La doyenne flancha et dût poser sa tasse car elle tremblait trop.
— Attends, il te l'a dit n'est-ce pas ? Il te l'a avoué avant de mourir ou alors Katy, c'est toi ? Non c'est Baptiste, je n'aurais pas dû lui faire...
Un immense soupir la coupa dans son élan.
— Je l'ai découvert par moi-même. Nathanaël m'a un peu aidée certes mais j'ai mené mes recherches. Tu l'as dit à papa, donc maintenant, tout le monde est au courant.
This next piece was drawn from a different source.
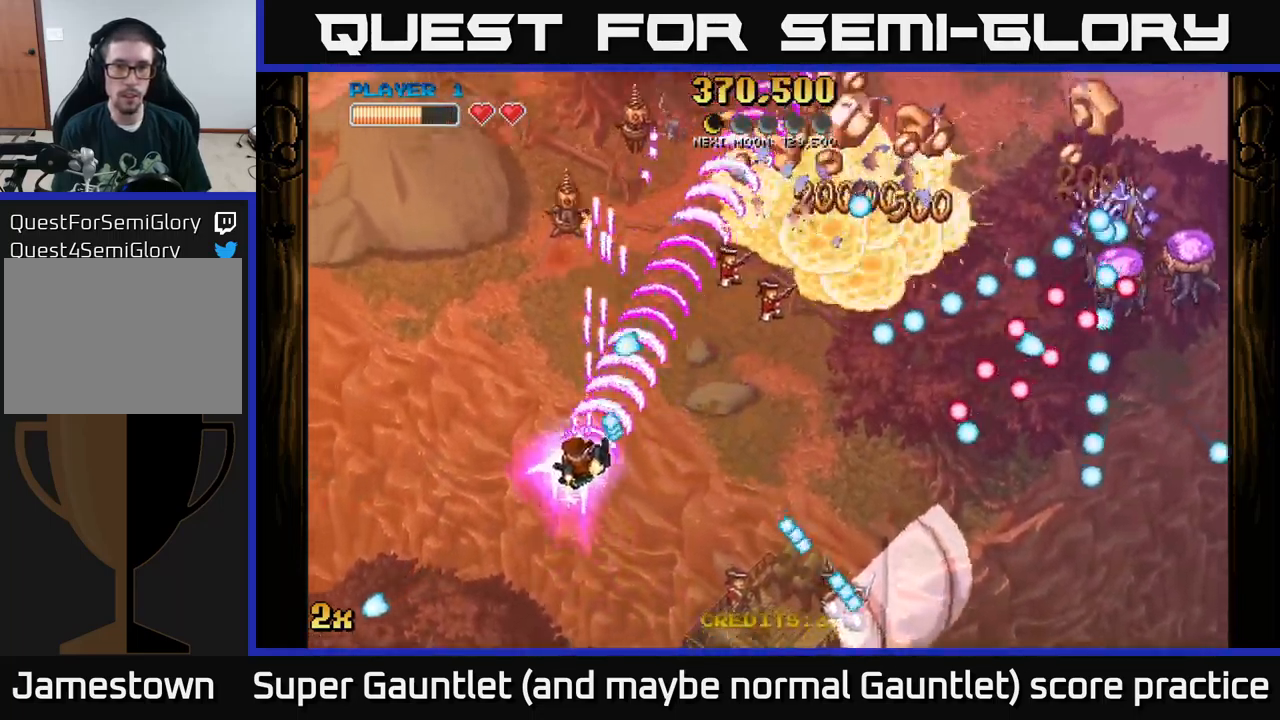
{"buttons": ["A"], "left_stick": "up-left", "right_stick": "center", "events": []}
Ce sera plus simple pour la communication.
Elle n'avait jamais parlé sur ce ton avec elles mais la situation était quelque peu tendue.
— J'aimerais connaître le passé de Joël et pourquoi il était dans une famille d'accueil.
Orienter la discussion était réellement dans les gênes, à force de voir sa grand-mère le faire, elle avait pris le pli.
— Tu ne vas pas t'enfuir ?
— Ce n'est pas Joël maman ! Et en quoi cela va t'avancer, il est mort Meika, souffla Katy, elle aussi fatiguée de toutes ces histoires.
Elle espérait que tout cela soit derrière elles mais l'une ou l'autre remettait toujours le passé sur le tapis.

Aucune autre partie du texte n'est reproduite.